The Supreme Court has considered the question of whether or not sentences for rape and robbery should be cumulative or concurrent. In Acting Public Prosecutor v Konis Haha[10] the Court said:
"We consider that the inherent gravity of the offence of rape on the one hand and armed robbery on the other and their separate nature, albeit committed within a short space of time, should lead to separate and consecutive sentences. Nevertheless we think that this Court must consider the total or aggregate sentence and decide whether it is just and appropriate.

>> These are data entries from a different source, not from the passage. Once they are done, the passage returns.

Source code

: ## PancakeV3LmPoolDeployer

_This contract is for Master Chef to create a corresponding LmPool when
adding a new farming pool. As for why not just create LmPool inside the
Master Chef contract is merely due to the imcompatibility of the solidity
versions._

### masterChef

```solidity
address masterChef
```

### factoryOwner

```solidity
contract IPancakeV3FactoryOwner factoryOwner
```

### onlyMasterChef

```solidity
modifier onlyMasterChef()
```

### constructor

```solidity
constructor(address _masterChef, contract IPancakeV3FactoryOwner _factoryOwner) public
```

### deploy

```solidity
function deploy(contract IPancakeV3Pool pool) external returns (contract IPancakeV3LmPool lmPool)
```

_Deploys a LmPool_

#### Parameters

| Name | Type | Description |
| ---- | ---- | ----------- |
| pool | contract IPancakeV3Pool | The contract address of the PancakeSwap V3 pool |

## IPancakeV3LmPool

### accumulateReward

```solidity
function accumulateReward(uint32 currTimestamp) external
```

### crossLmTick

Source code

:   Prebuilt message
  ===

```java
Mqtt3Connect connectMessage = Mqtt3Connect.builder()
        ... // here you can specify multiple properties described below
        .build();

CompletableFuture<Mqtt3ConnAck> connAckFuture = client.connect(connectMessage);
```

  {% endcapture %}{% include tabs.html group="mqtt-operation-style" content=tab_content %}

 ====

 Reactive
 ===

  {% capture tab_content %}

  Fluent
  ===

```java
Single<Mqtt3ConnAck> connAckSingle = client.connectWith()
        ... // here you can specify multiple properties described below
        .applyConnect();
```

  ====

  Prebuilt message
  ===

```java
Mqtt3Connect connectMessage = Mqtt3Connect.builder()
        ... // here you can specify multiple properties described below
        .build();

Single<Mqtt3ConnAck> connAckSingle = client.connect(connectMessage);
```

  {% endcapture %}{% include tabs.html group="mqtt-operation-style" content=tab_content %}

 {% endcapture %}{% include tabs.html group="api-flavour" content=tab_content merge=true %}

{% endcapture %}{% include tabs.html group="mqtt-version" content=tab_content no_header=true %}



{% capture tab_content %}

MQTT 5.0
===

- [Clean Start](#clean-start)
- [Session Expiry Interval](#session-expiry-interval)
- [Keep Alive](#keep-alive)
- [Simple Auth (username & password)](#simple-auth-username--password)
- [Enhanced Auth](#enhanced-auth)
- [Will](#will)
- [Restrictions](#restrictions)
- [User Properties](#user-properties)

'The effect of the totality principle is to require a sentencer who has passed a series of sentences, each properly calculated in relation to the offence for which it is imposed and each properly made consecutive in accordance with the principles governing consecutive sentences, to review the aggregate sentence and consider whether the aggregate is "just and appropriate"...The principle applies to all situations in which an offender may become subject to more than one sentence: where sentences are passed on different counts in an indictment or on different indictments, where the offender is subject to a suspended sentence or probation order, where he is already serving a sentence of imprisonment or makes appearances in different courts within a short space of time. In all such cases "the final duty of the sentencer is to make sure that the totality of the consecutive sentences is not excessive." ...'
These observations were approved and applied in Paul Mase and Kope Lore John v The State[11]. Applying those cases I will impose consecutive sentences.
In the present case the sentence for rape of 14 years and the sentence for robbery of 8 years total 22 years Applying the totality principle this total sentence I consider to be excessive. I will therefore reduce the sentence for rape to 10 years and the sentence for robbery to 6 years giving a total of 16 years in hard labour and impose a sentence accordingly. The time already served to be deducted.
Lawyers:
For the State : State Prosecutor
For the defendant : Public Solicitor
[1] (1986) N544 per Kapi DCJ
[2] [1986] PNGLR 148 Kidu CJ Amet, Cory, Los and Wilson JJ.
[3] [1971-72] PNGLR 49 Prentice J
[4] [1984]PNGLR 62 per Pratt J
[5] (1998) SC593 per Woods, Injia and Sawong JJ.
[6] [1998-89] PNGLR 271 Bredmeyer, Los and Hinchliffe JJ
[7] (1998) SC564 Amet CJ Wood and Kirrowom JJ.
[8] (2000) SC642 Sheehan, Jalina and Kirrowom JJ
[9] (28/5/2001) N2092 per Kandakasi J
[10] [1981] PNGLR 205@214 per Kidu cJ, Andrew J and Pratt J
[11] [1991] PNGLR 88 per Kidu CJ Amet and Brown JJ.